### Passage
=====

The Overturning of Korematsu’s Conviction

Sources in this Story

  • San Francisco Chronicle: Fred Korematsu—he defied wartime order to internment camp
  • George Mason University: History Matters: Korematsu v. United States: The U.S. Supreme Court Upholds Internment
  • Time: The Nisei Go Back
  • Harry S. Truman Library: The War Relocation Authority and The Incarceration of Japanese-Americans During World War II
  • PBS: Children of the Camps: Internment History
  • Our Documents: Executive Order 9066: Resulting in the Relocation of Japanese
  • AsianWeek: The Resonance of Korematsu v. U.S.

In the 1980s, law professor Peter Irons discovered government documents that showed the Justice Department overstated the threat posed by Japanese-Americans. Irons and a team of pro bono attorneys had Korematsu’s case reopened, and in 1983, U.S. District Judge Marilyn Patel reversed his conviction.

The case, Patel said, “stands as a caution that in times of distress the shield of military necessity and national security must not be used to protect governmental actions from close scrutiny and accountability.”

In 1988, the U.S. government conceded that the relocation program was based on racial bias. Ten years later, Korematsu was awarded the Presidential Medal of Freedom. “Plessy, Brown, Parks … to that distinguished list, today we add the name of Fred Korematsu,” President Bill Clinton said during the award ceremony.

Korematsu died of respiratory failure on March 31, 2005 at the age of 86. “Fred was an ordinary American with extraordinary courage,” said Irons.

Background: Japanese Internment

On Dec. 7, 1941, the Japanese Empire launched a surprise aerial attack on a U.S. Naval base in Pearl Harbor, Hawaii. The following day, President Roosevelt and Congress declared war on Japan.

Many Americans feared that Japan could launch a similar attack on the West Coast. On Feb. 19, 1942, Roosevelt signed Executive Order 9066 authorizing the internment of over 100,000 Japanese-Americans under the justification that some may be aiding the Japanese war effort.

Over the next several years, about 120,000 Japanese immigrants and American citizens of Japanese descent were rounded up and interned in military camps. There were 10 internment camps, located in remote areas in eastern California, northern Arizona, Idaho, Wyoming, Colorado, Utah, and Arkansas.

“The government made no charges against them, nor could they appeal their incarceration,” according to Our Documents, a Web site of the National Archives. “All lost personal liberties; most lost homes and property as well.”

=====

### Extracted material
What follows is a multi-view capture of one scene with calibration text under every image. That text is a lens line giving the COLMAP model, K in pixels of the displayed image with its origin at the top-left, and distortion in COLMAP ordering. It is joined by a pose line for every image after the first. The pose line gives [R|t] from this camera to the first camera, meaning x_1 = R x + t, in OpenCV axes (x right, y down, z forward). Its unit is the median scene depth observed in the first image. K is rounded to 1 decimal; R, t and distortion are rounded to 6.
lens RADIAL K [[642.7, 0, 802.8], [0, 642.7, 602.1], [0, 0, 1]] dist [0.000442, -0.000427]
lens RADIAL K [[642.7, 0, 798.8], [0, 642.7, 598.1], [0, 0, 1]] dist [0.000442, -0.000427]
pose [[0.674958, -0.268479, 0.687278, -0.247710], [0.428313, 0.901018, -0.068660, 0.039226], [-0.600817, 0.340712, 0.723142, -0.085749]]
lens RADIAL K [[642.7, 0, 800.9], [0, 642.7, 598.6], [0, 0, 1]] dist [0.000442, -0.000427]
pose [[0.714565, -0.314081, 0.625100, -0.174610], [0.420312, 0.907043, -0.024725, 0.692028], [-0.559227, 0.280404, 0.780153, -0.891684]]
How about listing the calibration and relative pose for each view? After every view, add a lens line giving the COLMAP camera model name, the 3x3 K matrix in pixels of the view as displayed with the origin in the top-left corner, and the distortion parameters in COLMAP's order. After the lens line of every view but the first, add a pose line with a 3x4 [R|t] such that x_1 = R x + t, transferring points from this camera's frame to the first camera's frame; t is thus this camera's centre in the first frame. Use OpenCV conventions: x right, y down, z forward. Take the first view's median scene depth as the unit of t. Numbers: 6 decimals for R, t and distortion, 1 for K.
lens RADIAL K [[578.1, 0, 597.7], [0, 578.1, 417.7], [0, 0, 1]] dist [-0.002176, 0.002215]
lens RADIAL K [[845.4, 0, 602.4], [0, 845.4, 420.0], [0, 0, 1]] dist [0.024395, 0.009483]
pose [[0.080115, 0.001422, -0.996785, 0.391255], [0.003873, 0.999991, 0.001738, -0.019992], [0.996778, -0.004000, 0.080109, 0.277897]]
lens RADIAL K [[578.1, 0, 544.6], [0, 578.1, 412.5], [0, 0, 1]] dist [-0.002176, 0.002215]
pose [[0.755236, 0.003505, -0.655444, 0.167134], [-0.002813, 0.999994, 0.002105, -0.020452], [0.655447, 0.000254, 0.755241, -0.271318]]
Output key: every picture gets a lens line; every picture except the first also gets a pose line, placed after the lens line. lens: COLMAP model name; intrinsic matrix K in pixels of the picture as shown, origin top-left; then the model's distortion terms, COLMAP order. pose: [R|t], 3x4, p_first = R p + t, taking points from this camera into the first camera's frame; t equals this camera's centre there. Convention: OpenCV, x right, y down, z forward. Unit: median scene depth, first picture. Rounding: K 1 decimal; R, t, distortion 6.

=====

### Explore the material
A) According to the passage on Fred Korematsu, who reversed his conviction in 1983?
B) Continue the passage on Korematsu and Japanese internment, starting after its last sentence.

### Exercise results
A) U.S. District Judge Marilyn Patel.

B)
Living conditions in these camps were awful. Detainees were crowded together in homes behind barbed wire fences, fed poorly and given inadequate medical care. Even President Roosevelt called them “concentration camps,” according to PBS.

The final camp wasn’t closed until 1946, after World War II had ended.

The findingDulcinea Web Guide to World War II links to the most comprehensive and reliable sources on the war.

Resources for Learning About Japanese-Internment

The National Archives features official documents relating to the relocation and internment program, including detention and internment files, public hearings and testimonies, and an index of compensation and reparation case files. It also provides a teacher’s guide.

“Confinement and Ethnicity,” a 1999 report published in the National Parks Service’s Publications in Anthropology, examines life inside the internment camps. It also provides a map detailing all the camps and relocation centers.

The Smithsonian Institution’s “A More Perfect Union” gives an overview of internment, provides a collection of more than 800 artifacts, and includes a teacher’s guide. The Smithsonian also examines internment through four letters written by internees to a San Diego teacher.

The Manzanar (Calif.) National Historic Site, the site of a war relocation center, describes life in the camp, features oral history interview with former internees, and provides lesson plans for elementary and high school teachers.

The Library of Congress has a large collection of internment camp photos taken by famed photographer Ansel Adams.